When The New Paper visited Mr Chew's bicycle shop yesterday afternoon, the bicycle was still being painted outside the shop.

But by late last night, the bicycle was placed under lock near the scene of the accident. Mr Chew had been working on the bike the entire day with two other cyclists.

One of the cyclists, who wanted to be known only by his online moniker 'Maskrider', said: 'This will serve as a remembrance of Ben.'

Their only worry is that their memorial to their fallen friend would be removed by the authorities.

Mr Chew said: "This is the first 'ghost bike' in Singapore. Let's hope it's also the last." Last year, 17 cyclists and pillion riders died on the road, down from 22 in 2008.

In the accident on March 21, the 62-year-old driver, a doctor, was arrested for suspected drink driving and is now out on bail.

The police are appealing for witnesses. Anyone with information can call 18005471818.

Tuesday, April 06, 2010

From the comments: "dotted line on the road" to gauge safe gaps for cyclists

From the comments:

Rod said...

"Yea im a teen and i enjoy cycling and its true i believe LTA should Draw some kind of dotted line on the road to allow cars to gauge how big the gap is to overtake a cyclist so its safer that way."

Back2Nature said...
"I think Rod's idea is simple and effective. Hope this can be done.
  • 1) It supports the current driving lesson and raise the awareness to drivers who may missed or have forgotten about how to safely over take bicycles.

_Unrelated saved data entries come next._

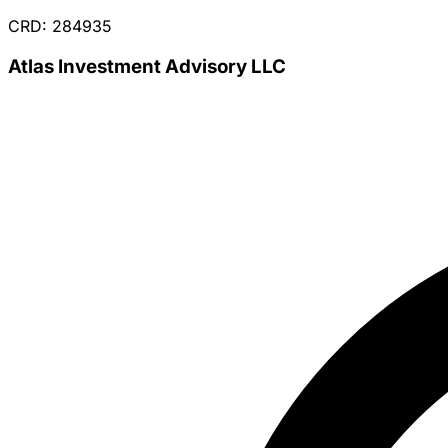
CRD: 284935
Atlas Investment Advisory LLC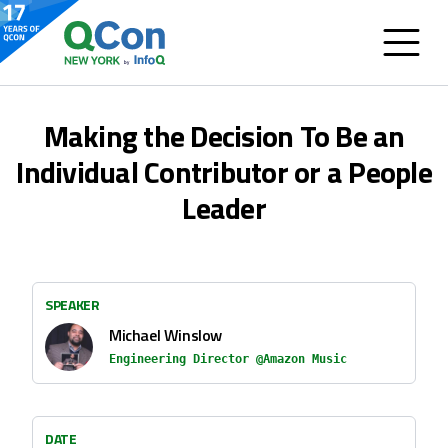
Making the Decision To Be an
Individual Contributor or a People
Leader
SPEAKER
Michael Winslow
Engineering Director @Amazon Music
DATE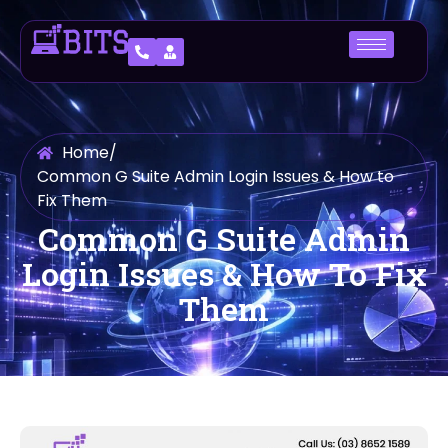
Home
/
Common G Suite Admin Login Issues & How to
Fix Them
Common G Suite Admin
Login Issues & How To Fix
Them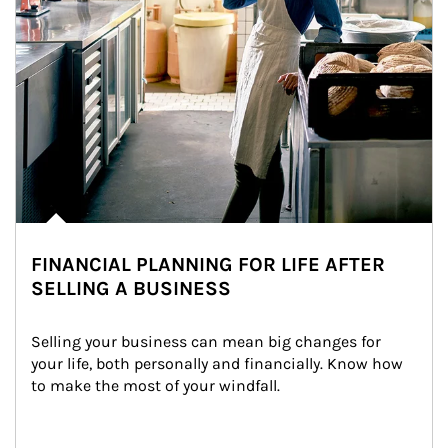
FINANCIAL PLANNING FOR LIFE AFTER
SELLING A BUSINESS
Selling your business can mean big changes for 
your life, both personally and financially. Know how 
to make the most of your windfall.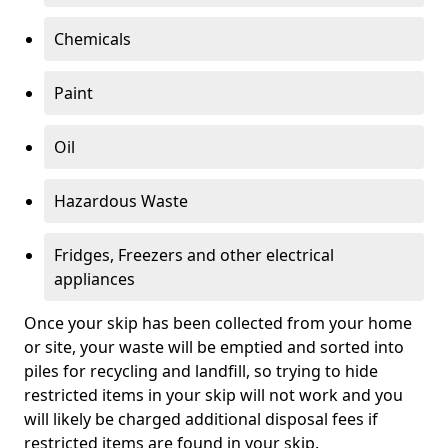
Chemicals
Paint
Oil
Hazardous Waste
Fridges, Freezers and other electrical
appliances
Once your skip has been collected from your home
or site, your waste will be emptied and sorted into
piles for recycling and landfill, so trying to hide
restricted items in your skip will not work and you
will likely be charged additional disposal fees if
restricted items are found in your skip.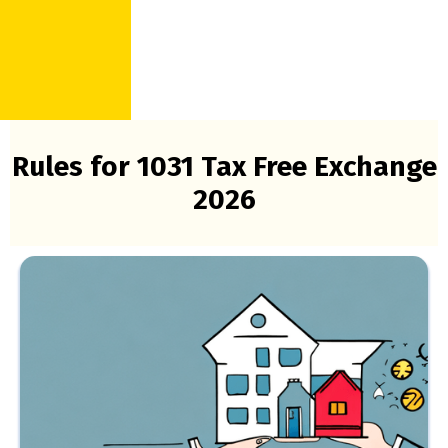
Rules for 1031 Tax Free Exchange
2026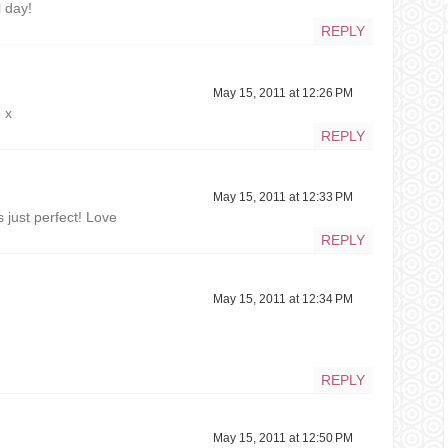
 day!
REPLY
May 15, 2011 at 12:26 PM
 x
REPLY
May 15, 2011 at 12:33 PM
s just perfect! Love
REPLY
May 15, 2011 at 12:34 PM
REPLY
May 15, 2011 at 12:50 PM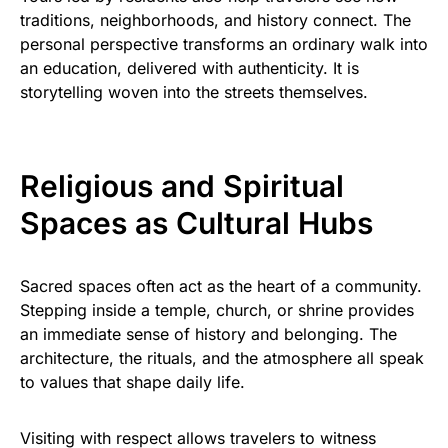
traditions, neighborhoods, and history connect. The
personal perspective transforms an ordinary walk into
an education, delivered with authenticity. It is
storytelling woven into the streets themselves.
Religious and Spiritual
Spaces as Cultural Hubs
Sacred spaces often act as the heart of a community.
Stepping inside a temple, church, or shrine provides
an immediate sense of history and belonging. The
architecture, the rituals, and the atmosphere all speak
to values that shape daily life.
Visiting with respect allows travelers to witness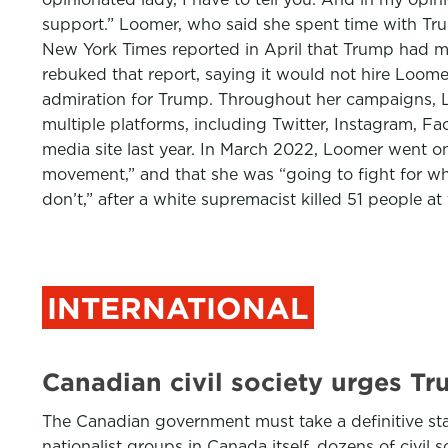
support.” Loomer, who said she spent time with Trump
New York Times reported in April that Trump had me
rebuked that report, saying it would not hire Loome
admiration for Trump. Throughout her campaigns, Lo
multiple platforms, including Twitter, Instagram, 
media site last year. In March 2022, Loomer went on 
movement,” and that she was “going to fight for wh
don’t,” after a white supremacist killed 51 people
INTERNATIONAL
Canadian civil society urges Tr
The Canadian government must take a definitive stan
nationalist groups in Canada itself, dozens of civil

  • 2) It is cheap. A very sparsely spaced, e.g. 20m gaps, dashed line will do. Can start from heavy bicycle traffic roads first.

  • 3) It is technically and legally not a cycling lane. Thus, it doesn't go against LTA's [wrong] argument on space limitation.

  • 4) It should encourage more to ride on roads, thus may eventually create the demand/reason/rationale/need/etc. for the authority to start converting some of these into proper cycling lanes."